Convert every line of the entries below into a Markdown table with the columns Row and Line, numbering the rows. Omit blank lines and the pictures.
(Input for this task begins)
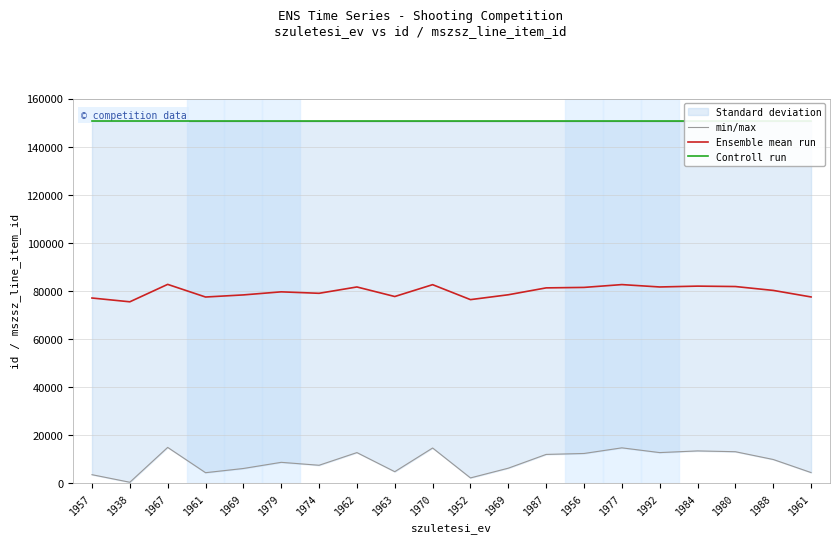

Is it true that Controll run equals 150498.0 at 1970?

True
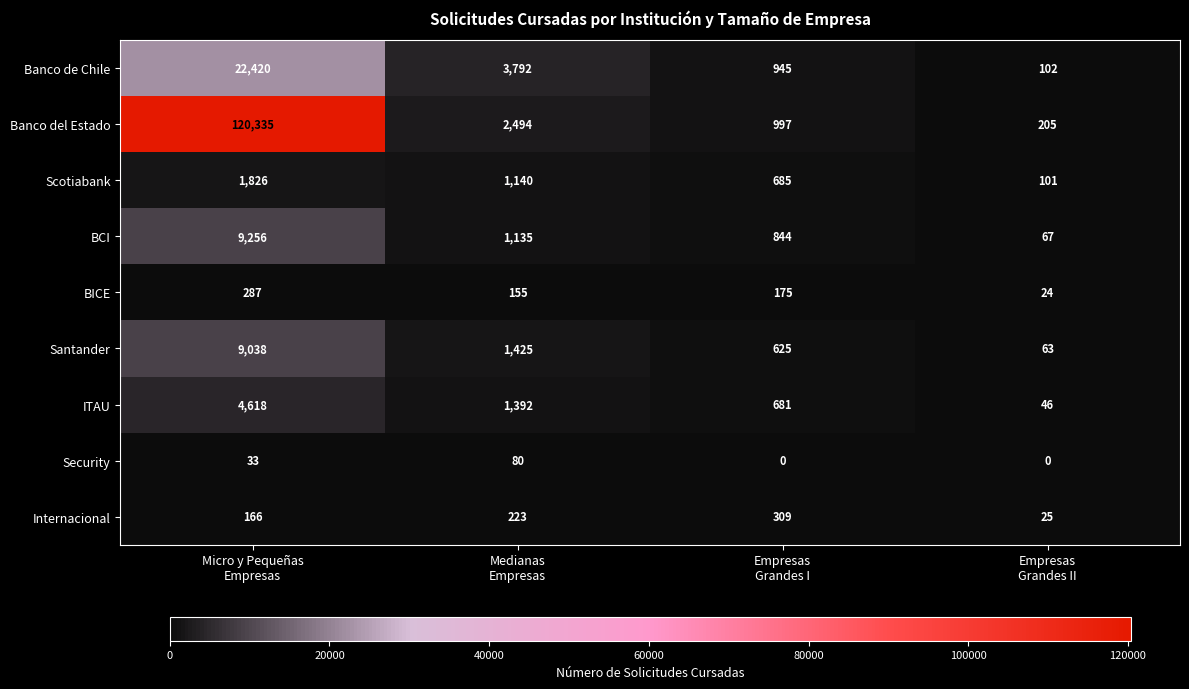

At which category is the sum across all series the highest?

Micro y Pequeñas
Empresas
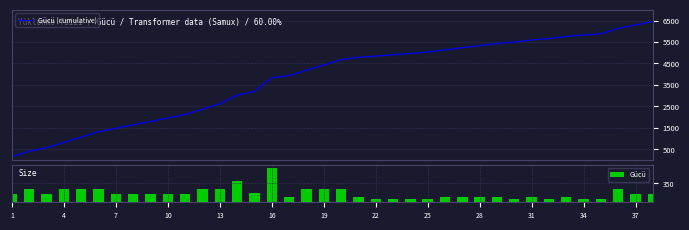

What is the highest value of the Gücü (cumulative) series?

6454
(Input for this task ends)
▶ **Expected output**:
| Row | Line |
|---|---|
| 1 | Is it true that Controll run equals 150498.0 at 1970? |
| 2 | True |
| 3 | At which category is the sum across all series the highest? |
| 4 | Micro y Pequeñas |
| 5 | Empresas |
| 6 | What is the highest value of the Gücü (cumulative) series? |
| 7 | 6454 |